O GRITO, por Frutuoso Chaves

Recorte do famoso quadro de Pedro Américo (Google Arts & Culture)

Pergunte-se à grande massa dos colegiais do Brasil qual o sujeito da frase “Ouviram do Ipiranga as margens plácidas de um povo heroico o brado retumbante”.

Falo daqueles às vésperas do vestibular, recém-saídos de cursinhos, ou colégios caríssimos. À turma da escola pública desaparelhada e, salvo raríssimas exceções, com professores mal pagos e desmotivados, nem adianta perguntar.

Pois bem, a maioria responderá: “Sujeito indeterminado. Eles, ou elas, ouviram”. Calma, crianças. Vou dar uma boa dica. Antes da resposta, vocês precisam colocar a frase, que está invertida, na voz direta: “As margens plácidas do Ipiranga ouviram o brado retumbante de um povo heroico”. Agora, ficou mais fácil, não é?

Perdoemos os poetas. Eles, geralmente, gostam de inverter muito daquilo que compõem. Notadamente, em 1822, quando Dom Pedro I com diarreia correu para a moita à margem do rio que São Paulo já matou há priscas eras.

Sim, há muita gente boa a jurar que o Grito do Ipiranga esteve longe de ser um brado retumbante. E a negar que a cena se tenha passado como descrita na tela gigantesca (tem 4,15m de altura por 7,60m de largura) pintada por outro Pedro, este último o Américo, paraibano de quatro costados. Quem visita São Paulo pode vê-la no Salão Nobre do Museu do Ipiranga. É a mais famosa obra de todo aquele acervo, segundo o catálogo da Casa.

Mas vamos ao Grito. Recorram ao Google e inscrevam no espaço reservado às buscas: “Dom Pedro grito disenteria”. Façam isso e, numa fração de segundo, vocês terão mais de 21 mil resultados.
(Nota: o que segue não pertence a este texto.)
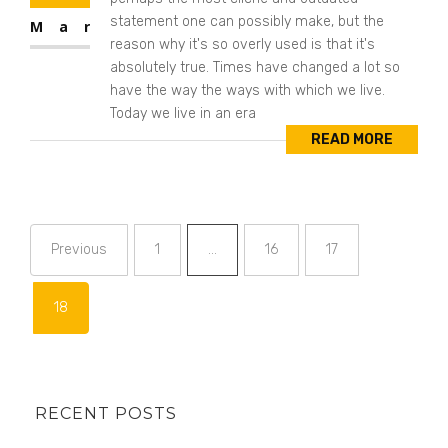
statement one can possibly make, but the
Mar
reason why it's so overly used is that it's
absolutely true. Times have changed a lot so
have the way the ways with which we live.
Today we live in an era
READ MORE
Previous
1
…
16
17
Page
Page
Page
18
Page
RECENT POSTS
Adquiri, desde muito novo, a mania de desconfiar dos gestos heroicos. Perdi a fé nessas coisas quando percebi que um dos heróis da minha infância, o barbeiro Parcela, havia me enganado com a história de que, sozinho, pusera para correr metade do time de Cruz do Espírito Santo num jogo contra o Modena, de Pilar, nossa terra. E, isso, na casa do adversário. O que me contaram depois foi que Parcela correu de um vaqueiro que para cima dele partiu com uma faca na mão. O medo fez com que arrombasse no peito uma cerca de aveloz, plantinha leitosa também chamada dedo-do-cão da qual até bicho foge.

Parcela me enganou, porém, depois dele, ninguém mais, nem Dom Pedro. É por isso que estou disposto a acreditar na história da disenteria e da entrega, por Paulo Bregaro, à beira da moita, da carta em que dona Leopoldina, a Imperatriz, informava sobre aquelas exigências de Portugal. Aquelas que teriam feito o homem clamar: “Laços fora, soldados”. Pois, sim. Mas acredito que tenha sido por conta dessa entrega que Bregaro virou o patrono dos carteiros.

Dona Leopoldina… Ah, que mulher resoluta. Aposto, mesmo, na versão de que foi ela quem escreveu e assinou o decreto da Independência. Que paciência tinha com aquele marido farrista e mulherengo. Ou alguém pensa que ela não sabia o que havia puxado Pedro até Santos, de onde voltava com dor de barriga? É claro que sabia. E sabia tanto quanto Domitila, a marquesa.

No meu tempo do Grupo Escolar Dr. José Maria, da farda com calça azul marinho, camisa branca e gravata que eu detestava, um colega de alma pura quase ia às lágrimas durante a leitura do Grito da Independência: “Laços fora, soldados. As cortes de Lisboa querem escravizar o Brasil. Independência, ou morte”. Quase fomos aos tapas quando eu ri disso.

Eu pensava cá, com meus pequenos botões: “Não fora o mesmo Dom João, pai de Pedro, que largara o filho por aqui com o conselho para abiscoitar o trono antes que algum aventureiro o fizesse?”. Já não estava tudo em casa?

Depois, fiquei sabendo que o Grito do Ipiranga custou mais aos brasileiros do que uma barriga ruim e uma garganta rouca. Custou 2 milhões de libras esterlinas pagas à Inglaterra para honrar o empréstimo tomado por Dom Pedro. Débito saudado, a coroa britânica enviou suas bênçãos a este país tropical.